Lettre à un ami

En gravissant la combe qui conduit à l’hospice, j’ai pensé à ce rêve étrange…
A tous ces pèlerins, marchands, soldats, contrebandiers et voyageurs, transis de froid, voyant tomber la nuit, qui cherchèrent longtemps avant de voir enfin se dessiner la sombre masse de ce havre au détour d’un sentier.
Etais-je parmi eux?
C’est un site historique, spirituel, aux murs chaulés, faiblement éclairés par des lanternes qui se balancent au bras de silhouettes noires et furtives.
Elles déambulent sans bruit dans d’interminables couloirs .
J’ai souvenir d’avoir alors ôté ma cape alourdie par la neige avant de me rendre à l’office. D’avoir encore partagé un frugal repas avec un saint homme en écoutant crépiter le feu d’une énorme cheminée. N’avoir dit mot en regardant les ombres danser sur le carrelage.
Plus tard, sombré dans un profond sommeil entre les murs de la cellule qu’on m’avait désigné. Imaginé qu’elle formait un vaste vaisseau dont la masse rassurante me semblait flotter dans ce silence absolu qu’une lointaine cloche venait parfois troubler en me rassurant. Au matin, j’ai pensé à ceux du dehors, fauchés en plein effort qu’on allait retrouver au printemps, le visage tourné vers la lumière qu’ils ne verraient jamais plus!
J’ai longtemps regardé la croisée d’ogives qui couronnait le choeur en pensant aux peintres qui allaient l’animer de leurs gestes sûrs, tandis que, plus bas, un chanoine en prostration, couché face contre terre, livrait son corps à la puisssance divine.

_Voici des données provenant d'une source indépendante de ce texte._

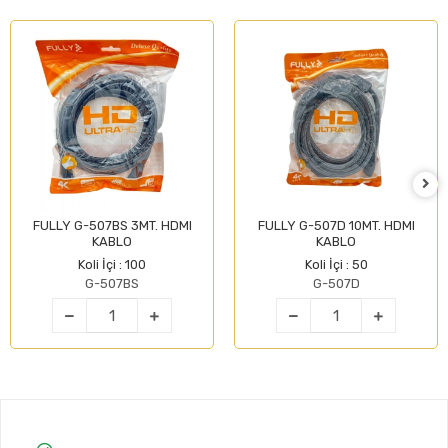
FULLY G-507BS 3MT. HDMI
FULLY G-507D 10MT. HDMI
KABLO
KABLO
Koli İçi : 100
Koli İçi : 50
G-507BS
G-507D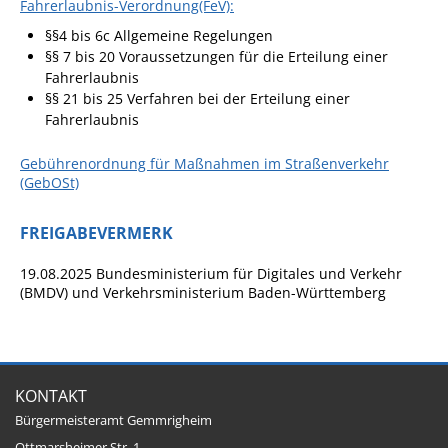
Fahrerlaubnis-Verordnung(FeV):
Pop-Up-Museum
§§4 bis 6c
Allgemeine Regelungen
Kerngeschichten
§§ 7 bis 20 Voraussetzungen für die Erteilung einer
Fahrerlaubnis
RADKultur in
§§ 21 bis 25 Verfahren bei der Erteilung einer
Gemmrigheim
Fahrerlaubnis
Angebote für Senioren
Gebührenordnung für Maßnahmen im Straßenverkehr
Kinder und Jugendliche
(GebOSt)
Partnerschaft Trigono-
FREIGABEVERMERK
Orestiada
Vereine + Kultur
19.08.2025
Bundesministerium für Digitales und Verkehr
(BMDV) und
Verkehrsministerium Baden-Württemberg
Kirchen
Geschichte
KONTAKT
MEIN GEMMRIGHEIM
Bürgermeisteramt Gemmrigheim
Ottmarsheimer Str. 1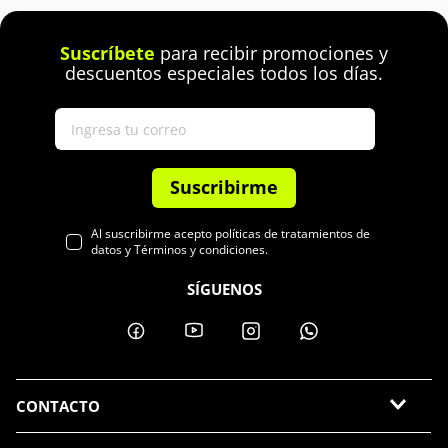
Suscríbete
para recibir promociones y
descuentos especiales todos los días.
Suscribirme
Al suscribirme acepto políticas de tratamientos de
datos y Términos y condiciones.
SÍGUENOS
CONTACTO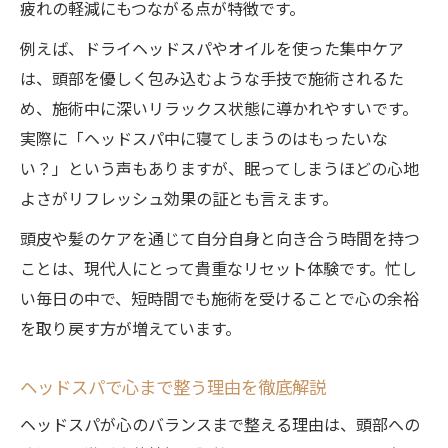
疲れの軽減にもつながる点が特徴です。
例えば、ドライヘッドスパやオイルを使った集中ケア
は、頭部を優しく包み込むような手技で施術されるた
め、施術中に深いリラックス状態に導かれやすいです。
実際に「ヘッドスパ中に寝てしまうのはもったいな
い？」という声もありますが、眠ってしまうほどの心地
よさがリフレッシュ効果の証とも言えます。
頭皮や髪のケアを通じて自分自身と向き合う時間を持つ
ことは、現代人にとって貴重なリセット体験です。忙し
い毎日の中で、短時間でも施術を受けることで心の余裕
を取り戻す方が増えています。
ヘッドスパで心まで整う理由を徹底解説
ヘッドスパが心のバランスまで整える理由は、頭部への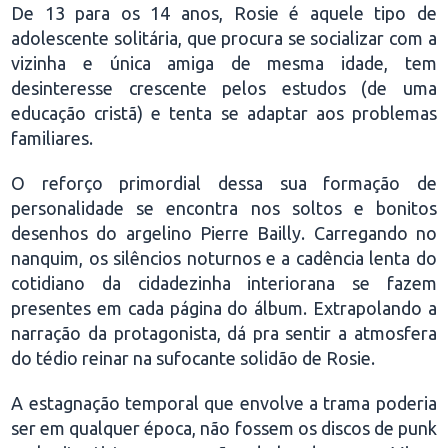
De 13 para os 14 anos, Rosie é aquele tipo de
adolescente solitária, que procura se socializar com a
vizinha e única amiga de mesma idade, tem
desinteresse crescente pelos estudos (de uma
educação cristã) e tenta se adaptar aos problemas
familiares.
O reforço primordial dessa sua formação de
personalidade se encontra nos soltos e bonitos
desenhos do argelino Pierre Bailly. Carregando no
nanquim, os silêncios noturnos e a cadência lenta do
cotidiano da cidadezinha interiorana se fazem
presentes em cada página do álbum. Extrapolando a
narração da protagonista, dá pra sentir a atmosfera
do tédio reinar na sufocante solidão de Rosie.
A estagnação temporal que envolve a trama poderia
ser em qualquer época, não fossem os discos de punk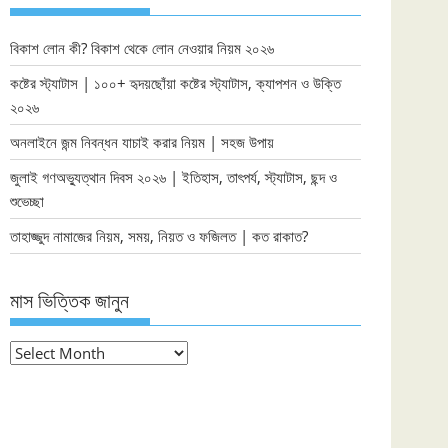
বিকাশ লোন কী? বিকাশ থেকে লোন নেওয়ার নিয়ম ২০২৬
কষ্টের স্ট্যাটাস | ১০০+ হৃদয়ছোঁয়া কষ্টের স্ট্যাটাস, ক্যাপশন ও উক্তি
২০২৬
অনলাইনে জন্ম নিবন্ধন যাচাই করার নিয়ম | সহজ উপায়
জুলাই গণঅভ্যুত্থান দিবস ২০২৬ | ইতিহাস, তাৎপর্য, স্ট্যাটাস, ছন্দ ও
শুভেচ্ছা
তাহাজ্জুদ নামাজের নিয়ম, সময়, নিয়ত ও ফজিলত | কত রাকাত?
মাস ভিত্তিক জানুন
মাস
ভিত্তিক
জানুন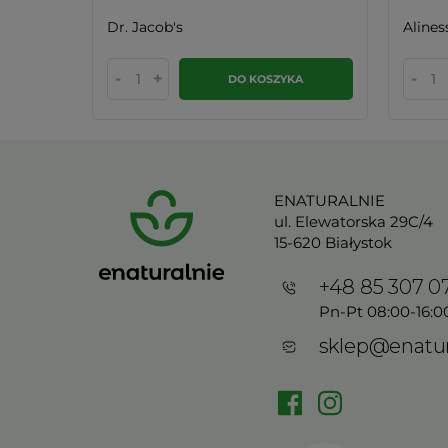
Dr. Jacob's
Alines
-
+
-
KA
DO KOSZYKA
ENATURALNIE
ul. Elewatorska 29C/4
15-620 Białystok
+48 85 307 0
Pn-Pt 08:00-16:0
sklep@enatur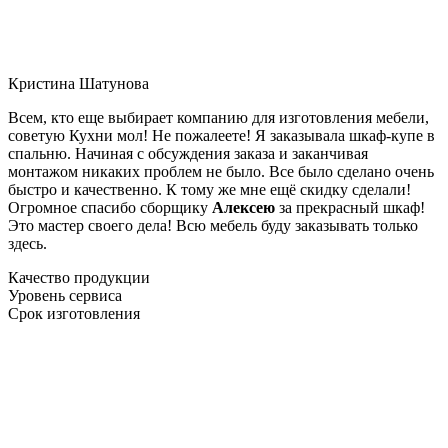
Кристина Шатунова
Всем, кто еще выбирает компанию для изготовления мебели,
советую Кухни мол! Не пожалеете! Я заказывала шкаф-купе в
спальню. Начиная с обсуждения заказа и заканчивая
монтажом никаких проблем не было. Все было сделано очень
быстро и качественно. К тому же мне ещё скидку сделали!
Огромное спасибо сборщику
Алексею
за прекрасный шкаф!
Это мастер своего дела! Всю мебель буду заказывать только
здесь.
Качество продукции
Уровень сервиса
Срок изготовления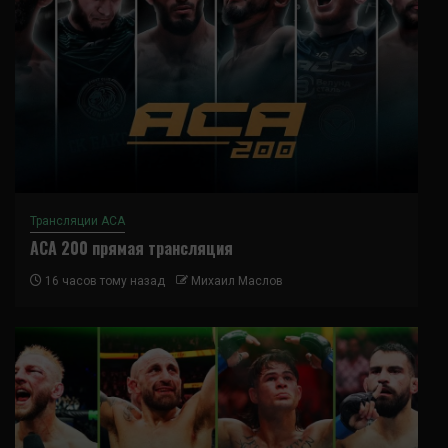
Трансляции ACA
ACA 200 прямая трансляция
16 часов тому назад
Михаил Маслов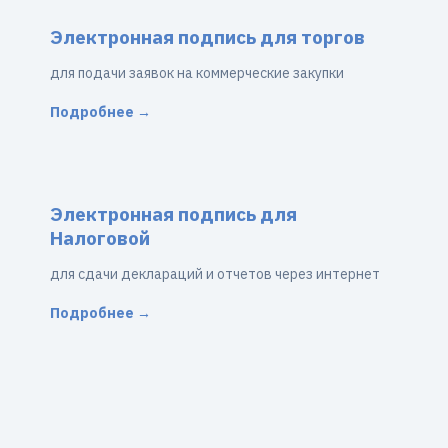
Электронная подпись для торгов
для подачи заявок на коммерческие закупки
Подробнее →
Электронная подпись для
Налоговой
для сдачи деклараций и отчетов через интернет
Подробнее →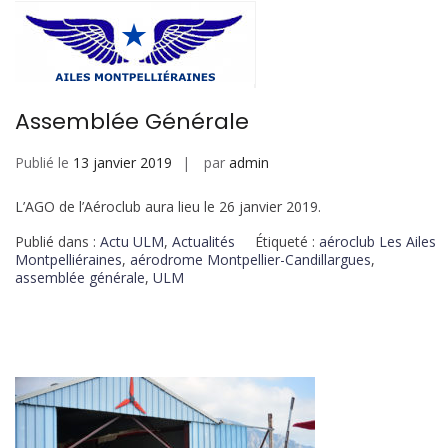
Assemblée Générale
Publié le
13 janvier 2019
par
admin
L’AGO de l’Aéroclub aura lieu le 26 janvier 2019.
Publié dans :
Actu ULM
,
Actualités
Étiqueté :
aéroclub Les Ailes
Montpelliéraines
,
aérodrome Montpellier-Candillargues
,
assemblée générale
,
ULM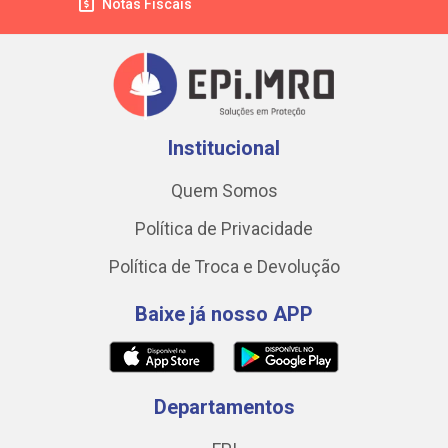
Notas Fiscais
Institucional
Quem Somos
Política de Privacidade
Política de Troca e Devolução
Baixe já nosso APP
Departamentos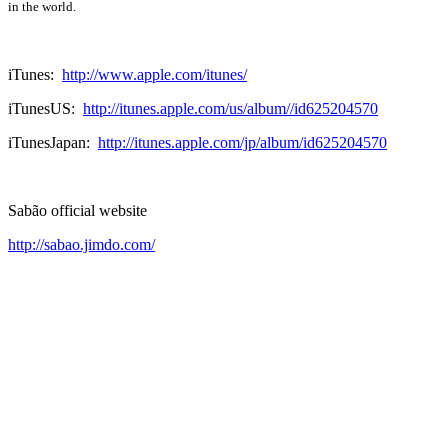
in the world.
iTunes:
http://www.apple.com/itunes/
iTunesUS:
http://itunes.apple.com/us/album//id625204570
iTunesJapan:
http://itunes.apple.com/jp/album/id625204570
Sabão official website
http://sabao.jimdo.com/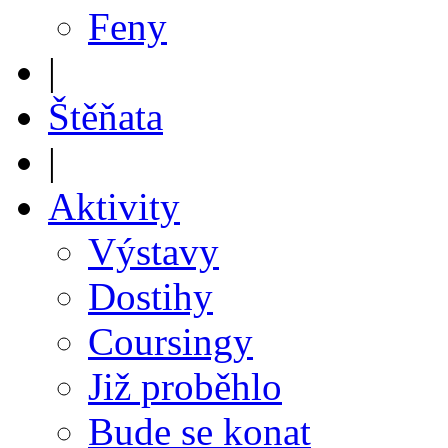
Feny
|
Štěňata
|
Aktivity
Výstavy
Dostihy
Coursingy
Již proběhlo
Bude se konat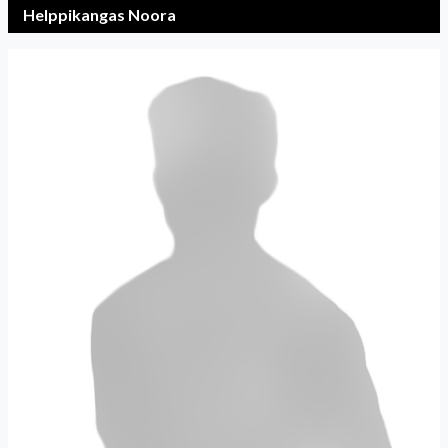
Helppikangas Noora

Sienne ne serait-elle qu’un rêve?

J’ai repris mes esprits, réuni mon précieux bagage en vérifiant mes couleurs, puis, je suis allé inscrire mon nom et ma destination dans le grand livre des passages aux côtés de mille autres venus de Flandre, de Sardaigne ou de Bohème.
Enfin, j’ai repris ma route en direction du sud, vers l’Italie de mes pairs, vers les chemins de la connaissance.
Ce jour là, je fus ce jeune peintre qui, dans une autre vie, vécu un instant de bonheur que j’ai eu envie de te faire partager.